We approach the bed and, having first sanitized our hands at the door, we reach out to touch this struggling person so dear to us. Time passes – time stands still. All the modern medical technology is doing its job, steadily, quietly, helpfully. Some of us can ignore these intrusions and focus just on the immediate relationship. Others may be overwhelmed by the sight of all these tubes and the strange fluctuating lines and numbers on the monitor. We offer what comfort we can, but we ourselves are often in need of comfort too. Our emotional reactions may be all over the map, registering desperation and fear at one moment, anger and frustration the next, always some helplessness, with “inappropriate” thoughts about impending death and the changed future afterwards, and the messages of our own bodies about urgent needs to use a bathroom or find some food. We want to be close to the person, or we want to get away and find relief from the tension, or perhaps a bit of both.

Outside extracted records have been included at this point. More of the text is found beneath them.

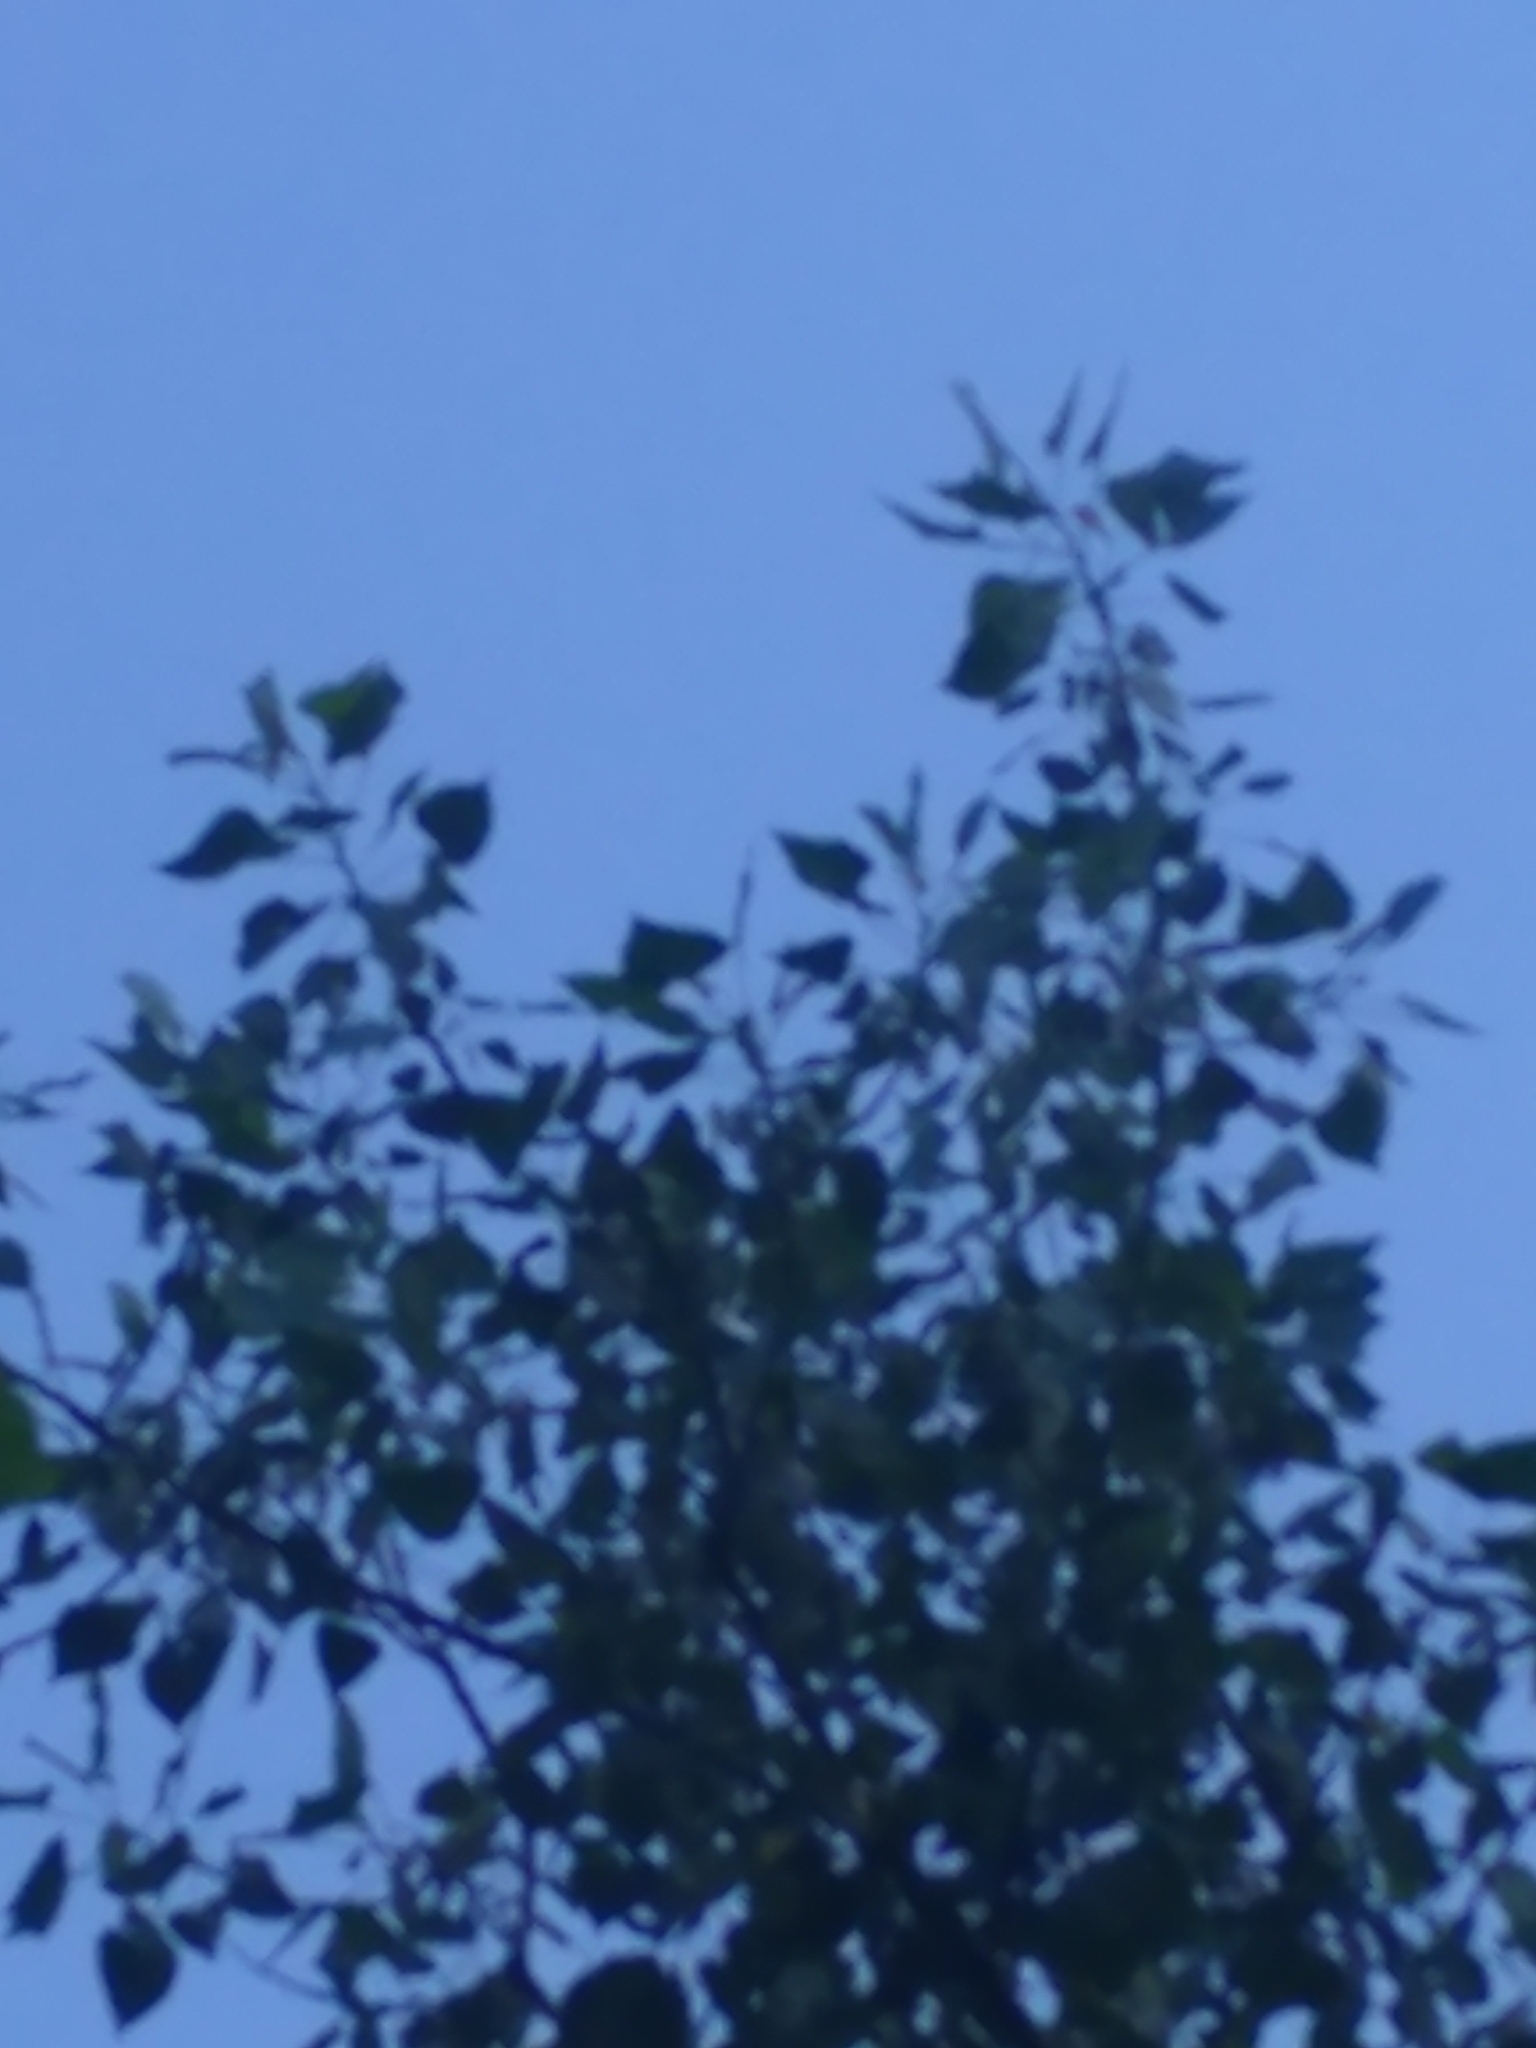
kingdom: Plantae
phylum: Tracheophyta
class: Magnoliopsida
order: Malpighiales
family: Salicaceae
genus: Populus
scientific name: Populus deltoides
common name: Eastern cottonwood
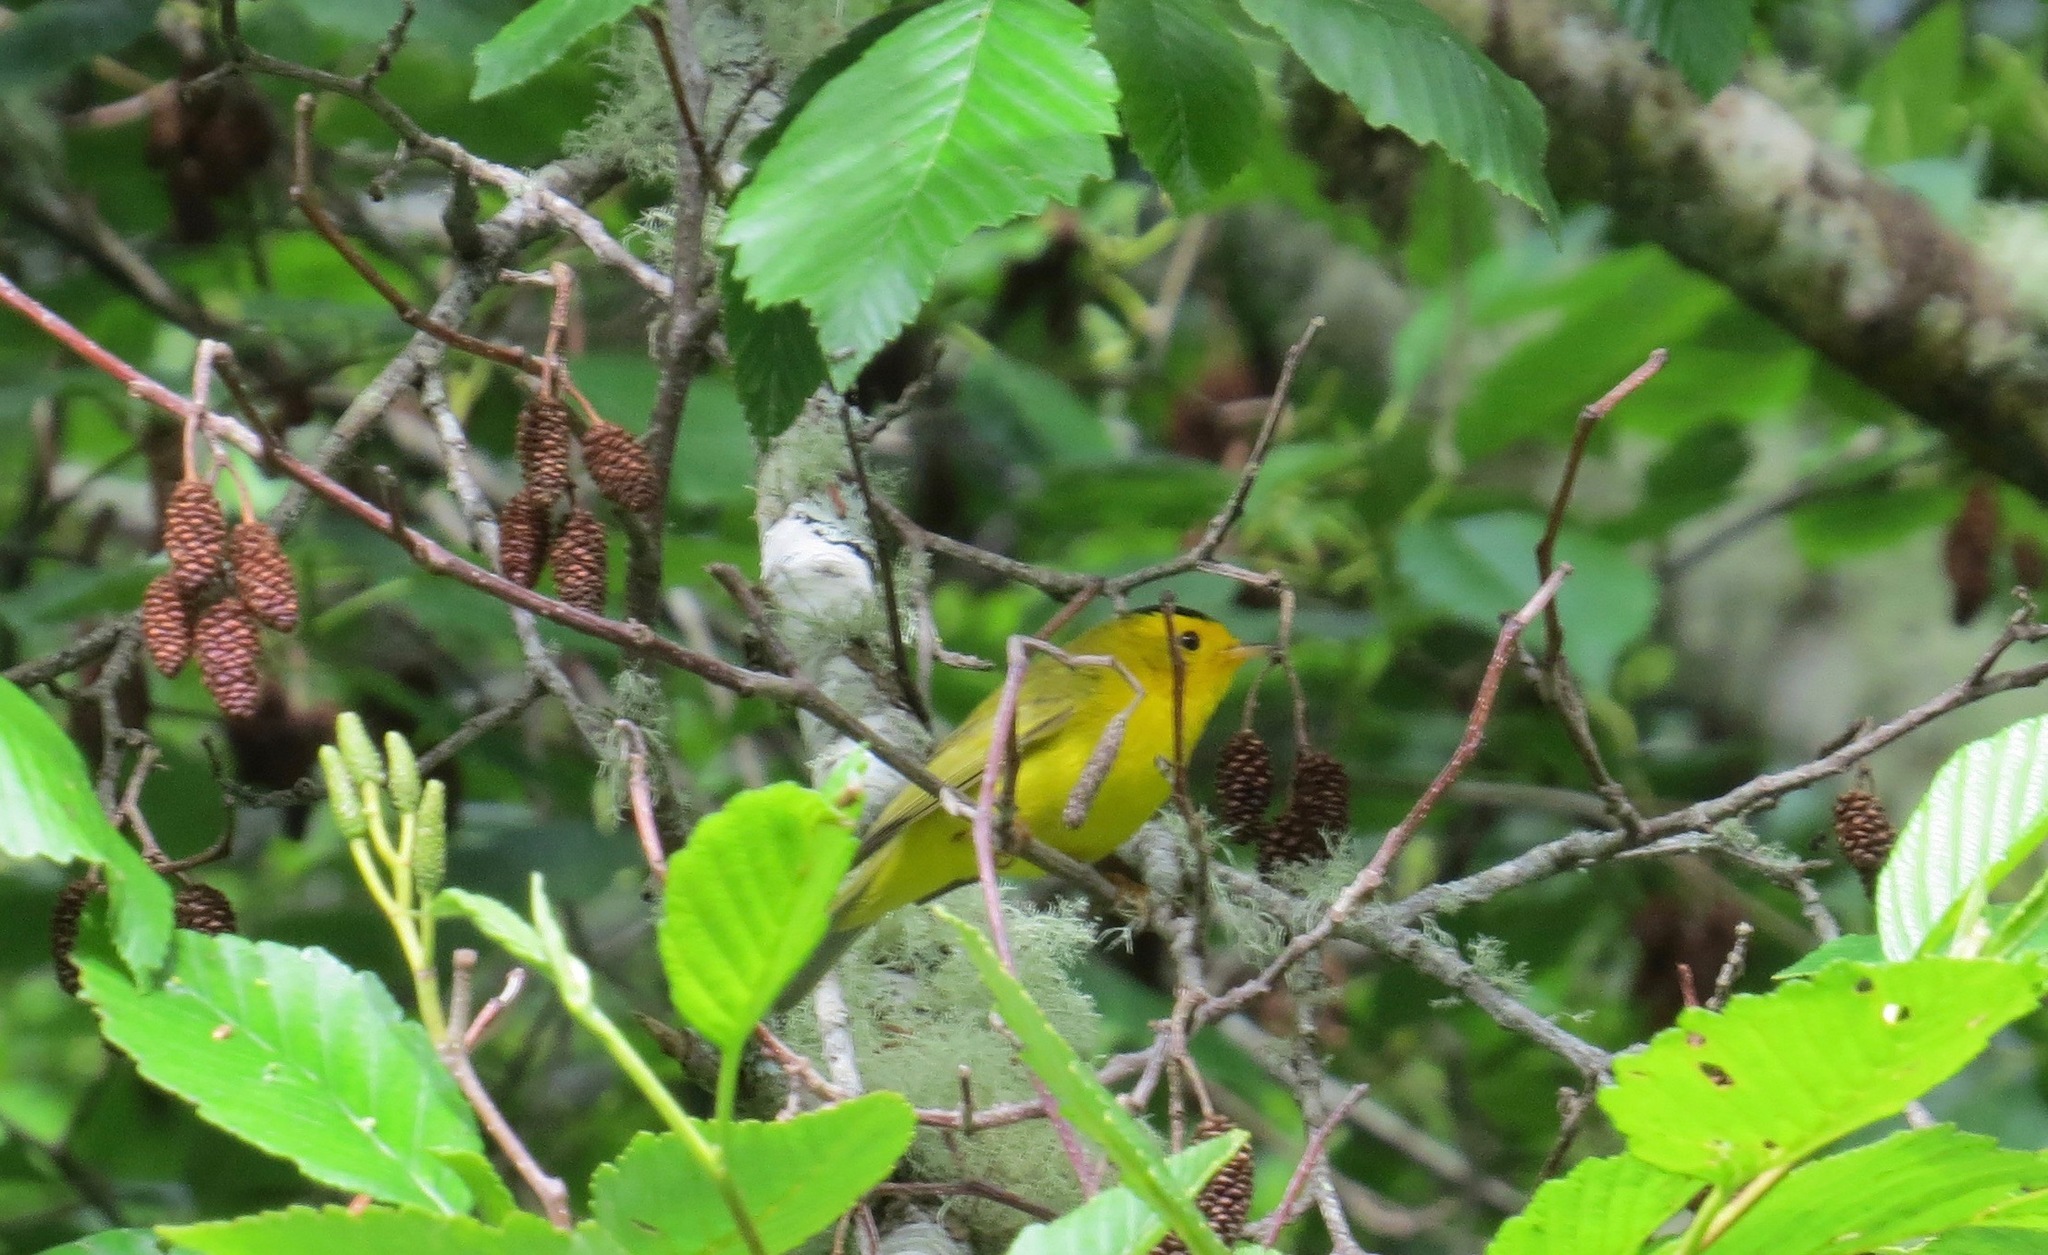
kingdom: Animalia
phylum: Chordata
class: Aves
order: Passeriformes
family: Parulidae
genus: Cardellina
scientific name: Cardellina pusilla
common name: Wilson's warbler
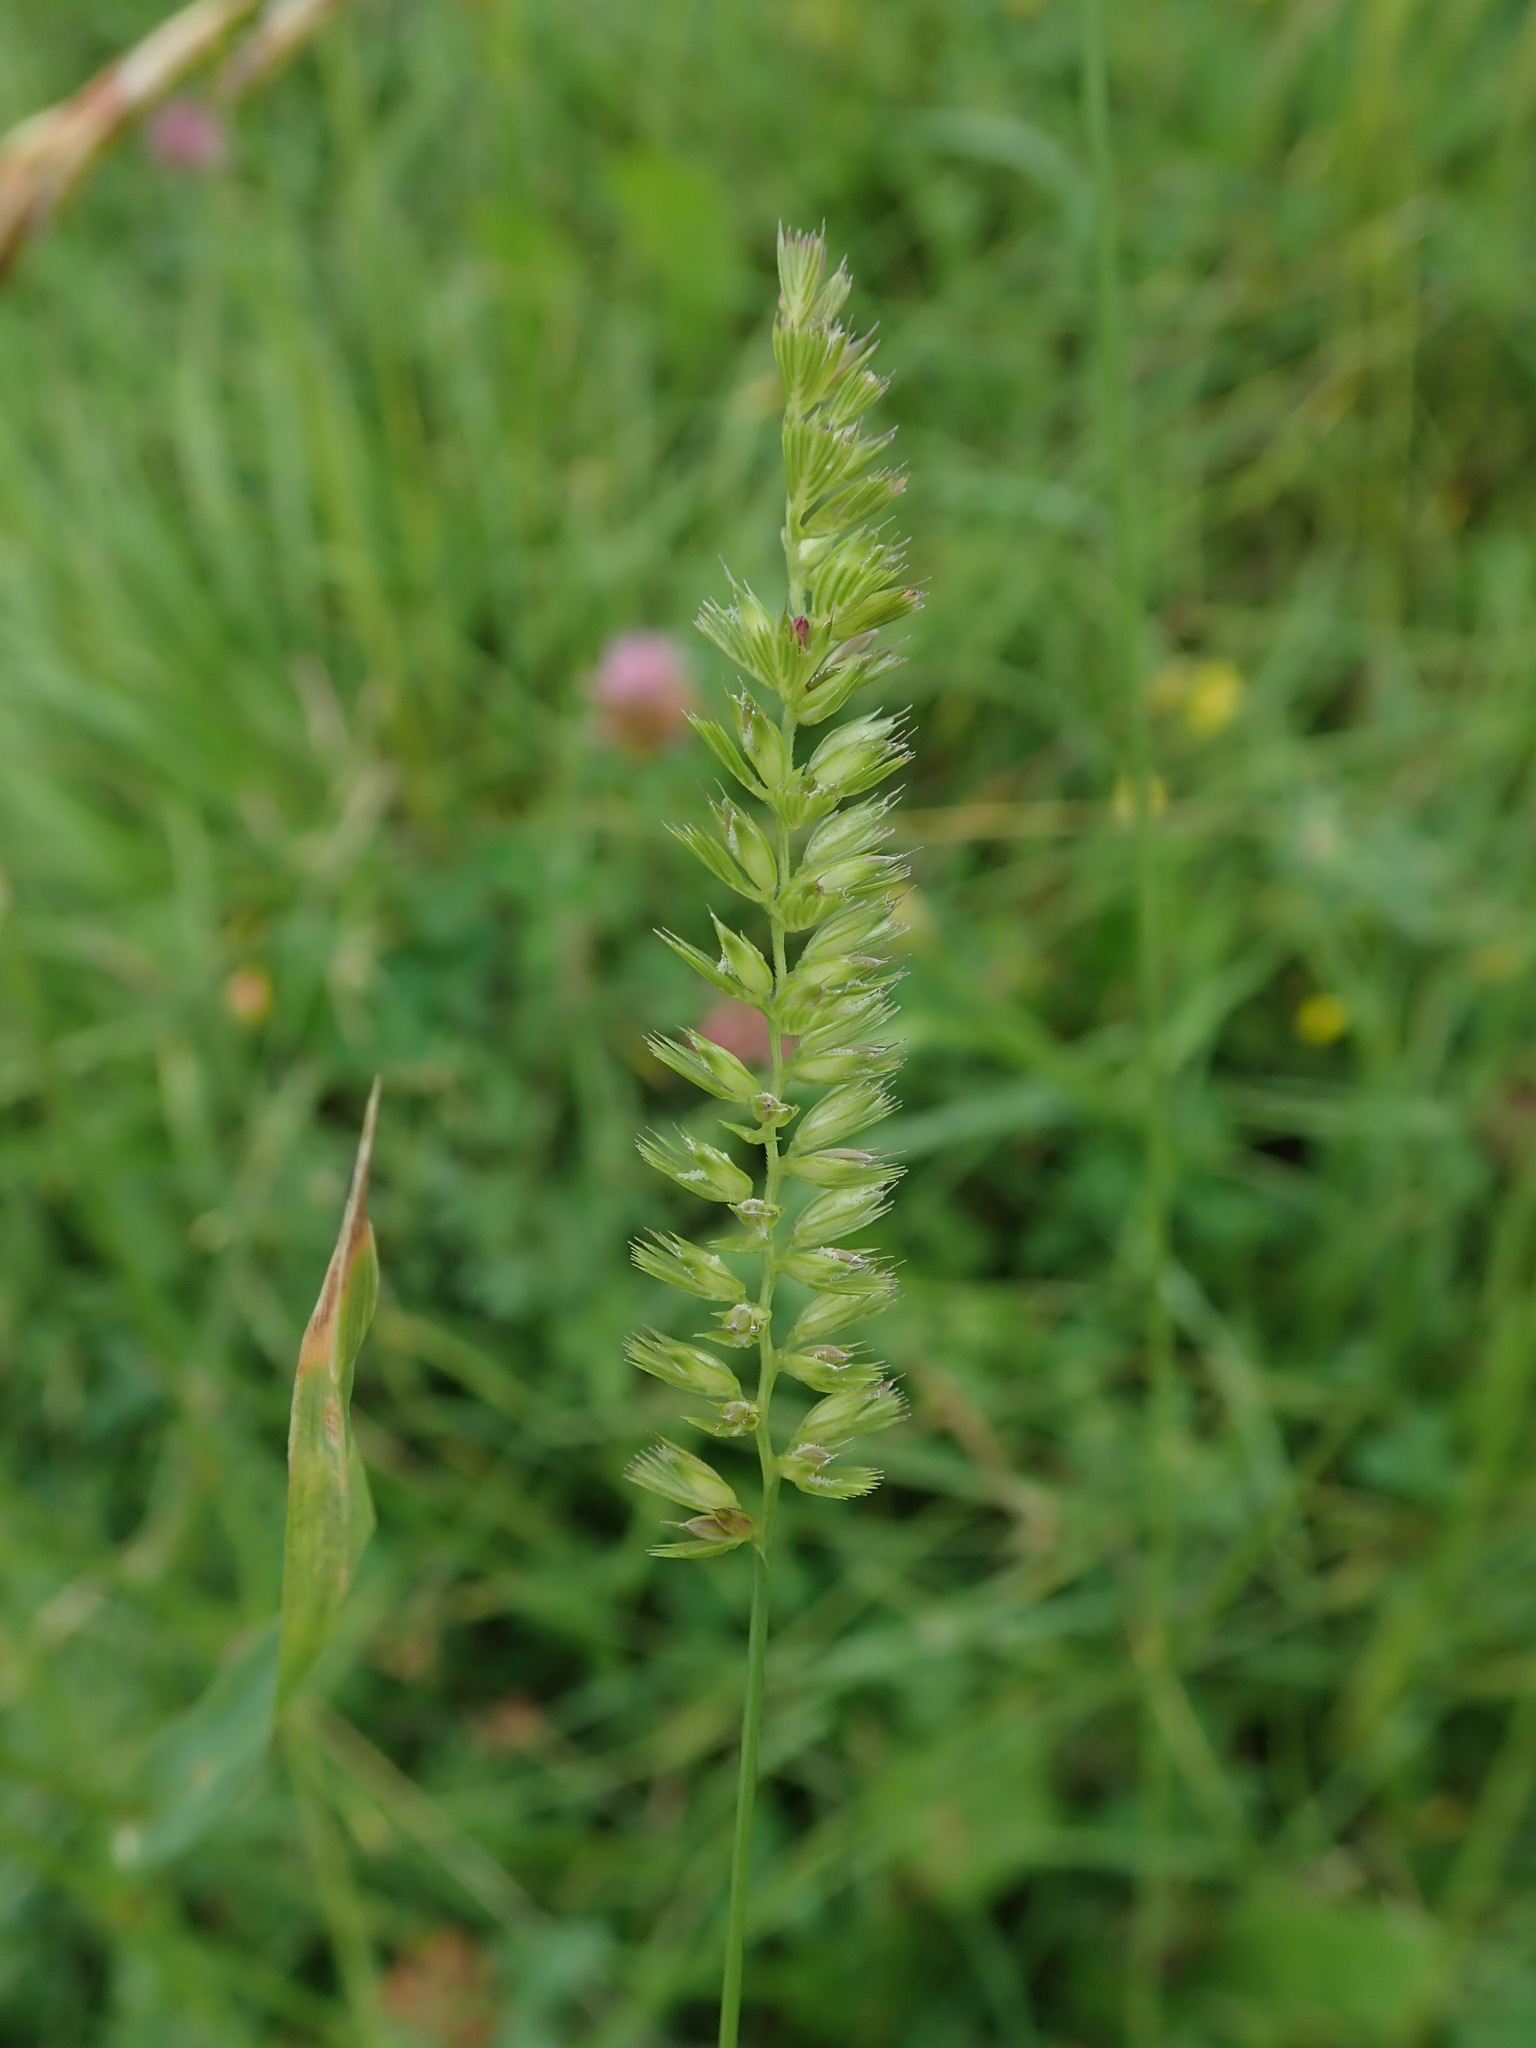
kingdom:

We may be able to rise to the occasion and produce wonderful words of comfort, and bring in meaningful objects to surround our loved one with reminders of special people and pets in his/her life. On the other hand, we may be so overwhelmed by the enormity of what is happening right before our eyes that our responses may become emotionally numbed and perfunctory, just going through the appropriate motions, while our heart seems locked up and unavailable. All this is mostly unforeseen and entirely human.
In the period after death, the meaning of “loss” becomes painfully real. You think of things you would ordinarily discuss with the person, or ask about, or gossip about. You see a news item or magazine article you would ordinarily clip and save for the person. You see a movie or TV program but can’t comment on it any more. Or you enjoy a certain restaurant you both used to go to, or you go to a special spot you used to share together – but not anymore. You see that your phone has a message waiting for you, and spontaneously you think – but then you remember.
Later, also, following the person’s recovery, or death, we often think of things we should have done or wish we had said. But our guilt about this, while inevitable, is a misplaced judgment, for we have done the best we could, period. We showed up, we were present and hence a comfort, we stood at the bedside, we held their hands. Whatever our feelings happened to be, our actions were the important thing. We can’t predict or control what our feelings may be in an extreme situation like this, when the life of a loved one is in the balance, but our actions, to show up and offer comfort and closeness, reflect our maturity under duress.
In short, there is no one way of dying, and no one way of reacting to another’s death. All this is common knowledge for mental health clinicians, but when faced with the stark reality of a loved life threatened with immanent ending, we can often use some reminders.